Foxtrots – leading the industry in a dance.



2009 March 31

PAGPFT (pronounced PAG-puffed); People Are Getting Paid For This. World Tourism Organization.

WTO (the World Tourism Organization) is passing on a message to the G20 leaders meeting this week. Hopefully, copies have not been printed, as it would be a shameful waste of paper.


I base my comments on the message – believing it to be weak and/or meaningless – and the fact that if there is no clear message, this will get dumped by busy country leaders.


Some specifics:



[] The WTO continues to get into a twist over its name. The message is from the WTO, but there are occasional references to ‘UNWTO’. I know that is no more than how the WTO wants us to abbreviate ‘World Tourism Organization’, which remains its official name. Will those outside the business wonder if WTO and UNWTO are different?

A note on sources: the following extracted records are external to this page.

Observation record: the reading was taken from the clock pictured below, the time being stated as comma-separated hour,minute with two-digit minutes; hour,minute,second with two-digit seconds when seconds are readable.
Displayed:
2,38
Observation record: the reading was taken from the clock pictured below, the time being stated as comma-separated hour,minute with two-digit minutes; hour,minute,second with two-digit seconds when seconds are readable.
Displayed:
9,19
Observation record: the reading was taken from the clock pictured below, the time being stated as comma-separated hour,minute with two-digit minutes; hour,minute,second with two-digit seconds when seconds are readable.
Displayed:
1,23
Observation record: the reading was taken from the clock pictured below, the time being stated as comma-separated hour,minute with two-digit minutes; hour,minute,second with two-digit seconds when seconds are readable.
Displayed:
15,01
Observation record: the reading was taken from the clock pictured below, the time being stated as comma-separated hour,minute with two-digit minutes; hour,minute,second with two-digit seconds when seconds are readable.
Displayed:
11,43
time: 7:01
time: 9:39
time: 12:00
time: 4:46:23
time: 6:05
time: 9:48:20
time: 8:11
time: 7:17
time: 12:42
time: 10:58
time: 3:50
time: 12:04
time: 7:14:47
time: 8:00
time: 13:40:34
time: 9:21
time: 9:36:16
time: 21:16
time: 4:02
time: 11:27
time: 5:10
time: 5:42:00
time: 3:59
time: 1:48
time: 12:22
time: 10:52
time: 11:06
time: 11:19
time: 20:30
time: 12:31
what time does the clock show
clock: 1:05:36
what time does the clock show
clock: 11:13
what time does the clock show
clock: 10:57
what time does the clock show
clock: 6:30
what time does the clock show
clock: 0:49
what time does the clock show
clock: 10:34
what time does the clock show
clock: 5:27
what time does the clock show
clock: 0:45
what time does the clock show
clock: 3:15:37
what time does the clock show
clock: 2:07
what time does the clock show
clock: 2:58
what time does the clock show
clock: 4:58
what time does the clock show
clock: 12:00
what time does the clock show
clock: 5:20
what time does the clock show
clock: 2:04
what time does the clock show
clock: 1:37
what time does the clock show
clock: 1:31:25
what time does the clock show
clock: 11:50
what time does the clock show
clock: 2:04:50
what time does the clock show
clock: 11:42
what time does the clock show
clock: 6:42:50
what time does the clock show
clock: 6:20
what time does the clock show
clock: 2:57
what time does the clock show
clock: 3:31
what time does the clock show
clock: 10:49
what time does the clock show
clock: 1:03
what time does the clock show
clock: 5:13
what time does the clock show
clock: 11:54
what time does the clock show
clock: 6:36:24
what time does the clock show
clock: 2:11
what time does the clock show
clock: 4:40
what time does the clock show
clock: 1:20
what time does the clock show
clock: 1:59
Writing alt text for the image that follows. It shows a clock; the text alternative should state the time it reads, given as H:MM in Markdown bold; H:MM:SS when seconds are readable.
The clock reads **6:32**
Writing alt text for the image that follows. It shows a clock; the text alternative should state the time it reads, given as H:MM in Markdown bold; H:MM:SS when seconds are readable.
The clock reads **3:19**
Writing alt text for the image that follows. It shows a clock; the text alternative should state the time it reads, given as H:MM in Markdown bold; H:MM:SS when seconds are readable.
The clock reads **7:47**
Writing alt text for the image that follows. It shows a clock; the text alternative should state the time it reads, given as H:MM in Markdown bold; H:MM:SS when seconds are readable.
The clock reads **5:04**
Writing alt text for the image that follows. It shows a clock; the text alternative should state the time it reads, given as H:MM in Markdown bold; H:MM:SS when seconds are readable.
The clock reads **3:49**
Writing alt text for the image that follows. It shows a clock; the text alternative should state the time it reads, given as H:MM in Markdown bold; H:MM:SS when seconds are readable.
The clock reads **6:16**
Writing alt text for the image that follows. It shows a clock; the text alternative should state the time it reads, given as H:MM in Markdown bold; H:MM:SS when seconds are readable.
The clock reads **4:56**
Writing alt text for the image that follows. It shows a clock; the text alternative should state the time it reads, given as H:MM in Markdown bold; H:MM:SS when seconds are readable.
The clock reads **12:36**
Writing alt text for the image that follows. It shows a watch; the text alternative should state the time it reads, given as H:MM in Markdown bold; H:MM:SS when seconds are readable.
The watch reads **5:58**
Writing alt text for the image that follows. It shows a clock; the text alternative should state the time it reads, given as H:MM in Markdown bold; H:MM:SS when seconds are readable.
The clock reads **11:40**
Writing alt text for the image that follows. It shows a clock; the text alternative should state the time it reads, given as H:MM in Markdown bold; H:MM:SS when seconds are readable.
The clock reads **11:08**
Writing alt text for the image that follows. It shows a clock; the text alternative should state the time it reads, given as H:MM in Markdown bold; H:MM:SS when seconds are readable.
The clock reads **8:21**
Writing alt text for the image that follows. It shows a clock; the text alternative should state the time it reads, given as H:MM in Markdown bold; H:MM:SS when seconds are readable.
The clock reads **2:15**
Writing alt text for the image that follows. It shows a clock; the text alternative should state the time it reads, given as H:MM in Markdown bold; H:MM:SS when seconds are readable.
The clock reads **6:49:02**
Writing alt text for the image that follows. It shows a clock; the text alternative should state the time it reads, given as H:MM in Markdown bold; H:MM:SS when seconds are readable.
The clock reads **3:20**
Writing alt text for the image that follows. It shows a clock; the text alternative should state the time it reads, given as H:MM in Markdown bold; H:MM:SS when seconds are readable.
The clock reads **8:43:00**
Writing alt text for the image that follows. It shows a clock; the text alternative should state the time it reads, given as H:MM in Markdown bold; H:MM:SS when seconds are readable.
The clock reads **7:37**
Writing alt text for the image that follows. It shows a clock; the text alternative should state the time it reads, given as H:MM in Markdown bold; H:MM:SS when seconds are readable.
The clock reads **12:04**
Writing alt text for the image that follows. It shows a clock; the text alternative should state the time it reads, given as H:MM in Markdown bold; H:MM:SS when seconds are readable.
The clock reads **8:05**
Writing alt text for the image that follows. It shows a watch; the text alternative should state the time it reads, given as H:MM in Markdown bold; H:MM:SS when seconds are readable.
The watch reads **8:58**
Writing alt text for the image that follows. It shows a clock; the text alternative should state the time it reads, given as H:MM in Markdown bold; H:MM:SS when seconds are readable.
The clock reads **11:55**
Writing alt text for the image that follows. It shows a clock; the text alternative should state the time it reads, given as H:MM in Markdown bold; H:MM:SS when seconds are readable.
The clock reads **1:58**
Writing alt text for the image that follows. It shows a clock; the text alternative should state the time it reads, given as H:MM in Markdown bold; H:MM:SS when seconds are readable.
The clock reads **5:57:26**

[] Also, the unthinking use of ‘travel and tourism’. I still don’t know why there are two words to describe the travel business. The WTO uses ‘tourism’ to define the whole industry, not just leisure travel – so what is ‘travel’?


More, in some statements, the WTO uses ‘travel’ and in others ‘tourism’ and in others ‘travel and tourism’. Is there a difference? I track the industry, and I cannot follow this. What chance G20 leaders? (Although I do admit their skills may be more than mine…)


[] Its message says “…Tourism and Travel can be a leader in the shift towards a Green Economy.” I agree with that, but how about some moves by the WTO – instead of exhortations and fine words.



The Fox

InterContinental’s Andrew Cosslett. Tall stories.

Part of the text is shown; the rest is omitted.